FBH: Faba bean hulls; FBH-NPs: Faba bean hulls nanoparticles. Data are presented as mean ± SD. Means with different superscripts uppercase letters in a column are significantly different at p < 0.05. Means with different superscripts lowercase letters in a row are significantly different at p < 0.05.

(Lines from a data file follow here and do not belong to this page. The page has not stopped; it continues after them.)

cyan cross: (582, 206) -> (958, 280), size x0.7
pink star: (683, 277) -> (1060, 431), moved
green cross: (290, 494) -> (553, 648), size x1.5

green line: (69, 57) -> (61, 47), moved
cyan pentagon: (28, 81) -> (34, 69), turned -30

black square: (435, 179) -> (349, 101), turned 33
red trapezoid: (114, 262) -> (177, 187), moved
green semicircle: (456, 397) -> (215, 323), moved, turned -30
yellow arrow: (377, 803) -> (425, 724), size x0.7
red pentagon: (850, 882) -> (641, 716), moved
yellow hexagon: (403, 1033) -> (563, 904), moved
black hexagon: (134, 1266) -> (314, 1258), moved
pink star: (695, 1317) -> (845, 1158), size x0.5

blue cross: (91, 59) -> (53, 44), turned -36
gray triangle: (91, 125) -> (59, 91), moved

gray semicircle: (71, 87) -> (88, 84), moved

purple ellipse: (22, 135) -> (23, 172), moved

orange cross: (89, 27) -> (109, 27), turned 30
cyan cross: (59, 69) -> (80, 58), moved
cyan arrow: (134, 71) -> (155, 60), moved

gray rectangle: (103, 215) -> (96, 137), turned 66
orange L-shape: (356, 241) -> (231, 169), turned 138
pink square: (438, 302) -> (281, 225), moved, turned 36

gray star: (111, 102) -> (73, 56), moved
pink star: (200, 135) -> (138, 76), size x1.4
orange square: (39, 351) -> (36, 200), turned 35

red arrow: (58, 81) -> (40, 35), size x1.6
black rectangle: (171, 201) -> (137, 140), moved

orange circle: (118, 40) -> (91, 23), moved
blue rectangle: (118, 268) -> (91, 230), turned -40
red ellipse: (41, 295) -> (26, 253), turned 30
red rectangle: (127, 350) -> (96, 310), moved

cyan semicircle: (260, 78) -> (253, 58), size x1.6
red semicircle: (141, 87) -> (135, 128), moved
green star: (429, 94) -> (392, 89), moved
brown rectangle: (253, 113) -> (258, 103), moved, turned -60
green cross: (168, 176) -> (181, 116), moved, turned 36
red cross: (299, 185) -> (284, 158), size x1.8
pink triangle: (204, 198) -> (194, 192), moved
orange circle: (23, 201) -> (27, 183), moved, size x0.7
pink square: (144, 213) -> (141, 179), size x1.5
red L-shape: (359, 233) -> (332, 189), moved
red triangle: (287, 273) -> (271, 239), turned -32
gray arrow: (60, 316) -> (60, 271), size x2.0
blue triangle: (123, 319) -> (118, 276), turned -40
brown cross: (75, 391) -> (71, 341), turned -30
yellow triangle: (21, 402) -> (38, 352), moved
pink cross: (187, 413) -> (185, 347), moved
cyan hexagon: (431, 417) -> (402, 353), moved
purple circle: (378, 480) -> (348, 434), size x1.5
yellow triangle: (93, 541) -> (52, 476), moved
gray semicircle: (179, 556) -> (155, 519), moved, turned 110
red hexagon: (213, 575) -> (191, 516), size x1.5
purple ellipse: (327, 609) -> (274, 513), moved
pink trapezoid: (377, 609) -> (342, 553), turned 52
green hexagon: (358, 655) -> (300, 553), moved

The inhibitory effect of bioactive and phenolic components found in FBH-NPs resulted in significantly lower TPCs, psychrotrophic, and thermophilic counts in all treated burgers when compared to the control at the end of the chilled storage duration. During the storage duration, there was no significant difference in the TPCs, psychrotrophic count, or lipolytic bacteria count among the burgers containing BHA/BHT and those containing 1.5% FBH-NPs. This could be related to the phenolics found in FBH-NPs, which have antioxidant and antimicrobial properties [58].

5. Conclusions

The phenolic content and antioxidant capacity of FBH-NPs were investigated in this work. FBH-NPs methanolic extract has a significant phenolic content and excellent antioxidant effects. During the chilled storage duration, the addition of FBH-NPs (1% or 1.5%) to the burgers, effectively enhanced their physical properties such as WHC and cooking yield as well as minimising cooking loss. Additionally, the FBH-NPs (1% or 1.5%) addition enhanced the colour stability and reduced the metmyoglobin content of the burgers compared to the other samples. Furthermore, the same levels of FBH-NPs were sufficient to inhibit protein and lipid oxidation throughout the storage days. Adding FBH-NPs (1% or 1.5%) to the burgers enhanced their microbiological stability under refrigerated storage by reducing the TPCs, psychrotrophic count, and lipolytic bacteria count compared with the other samples. Moreover, according to the obtained results, the addition of FBH-NPs to the burgers at 1.5% was the best concentration. Using FBH-NPs as natural antioxidants, as revealed in this study, might be a useful technique for improving burger quality.